Il tacco 12 fa male, quello 10 pure, ma un pelo meno e ce la si fa.
Oltre i tacchi servono completi pantalone da mixare e shakerare in attesa che la giacca blu, il pantalone grigio e il tubino beige tornino dalla lavanderia (leggi che lei trovi il tempo per andare a ritirare il tutto), camice abbastanza strette per essere infilate dentro i tailleurini e abbastanza lunghe perché non le scopran le reni mentre si sbraccia sulla scrivania spiegando i suoi percome e perdavvero al suo pubblico, mettendo in evidenza un periglioso perizoma sul perimetro sud o mentre cerca di raccogliere, contorcendosi, un A4 sfuggito dalla di lei borsa senza dare (troppo, per lo meno) spettacolo.
Guendalina ha il suo bel da fare nella scelta della mize diurna: dev’essere elegante, ma sobria, sexy (che aiuta) ma non troppo (che distrugge) e il tutto deve rientrare in una parvenza di comodità per far sembrare che in quel che indossa stia davvero a suo agio. Un fantastico tubino al ginocchio, di quelli tipo Angelina in Mr & Mrs Smith, fa davvero una gran figura (potendoselo permettere) a patto che la strettitutine del suddetto non costringa a camminare a passettini modello made in China certificato.
Dicevamo, tacchi (sempre), eleganza sostenibile (anti rotture inaspettate) e un briciolo di tette (avendone) fino al limite del tollerabile.
Per sapere quando una scollatura è troppo, aiuta, ad esempio, domandarsi: ci andresti così ai colloqui di tuo figlio? (facendo finta che tu non stia puntando il profe).
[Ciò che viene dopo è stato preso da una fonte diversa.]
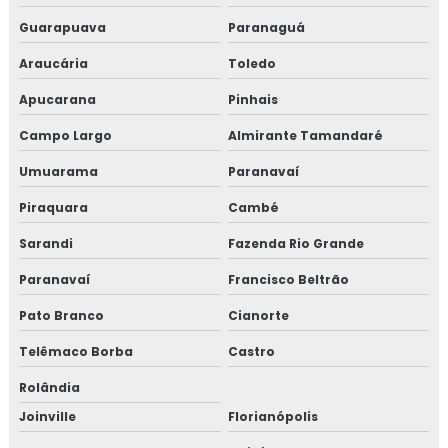
Guarapuava
Paranaguá
Araucária
Toledo
Apucarana
Pinhais
Campo Largo
Almirante Tamandaré
Umuarama
Paranavaí
Piraquara
Cambé
Sarandi
Fazenda Rio Grande
Paranavaí
Francisco Beltrão
Pato Branco
Cianorte
Telêmaco Borba
Castro
Rolândia
Joinville
Florianópolis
O a trovare la tua maestra-suora delle elementari?
Se la risposta è “sì”, oppure “più o meno”, o anche “beh magari con una sciarpina”, allora metti la sciarpina e sei apposto. Se la risposta è no, cara Guendalin’- con le tette al vento – cambia camicia. Se non ne hai più e quella è l’ultima, cambia reggiseno (toglere il push up, mica sempre, ma alle volte aiuta).
fine primo tempo.
Guendalina si ritira e va a stirare.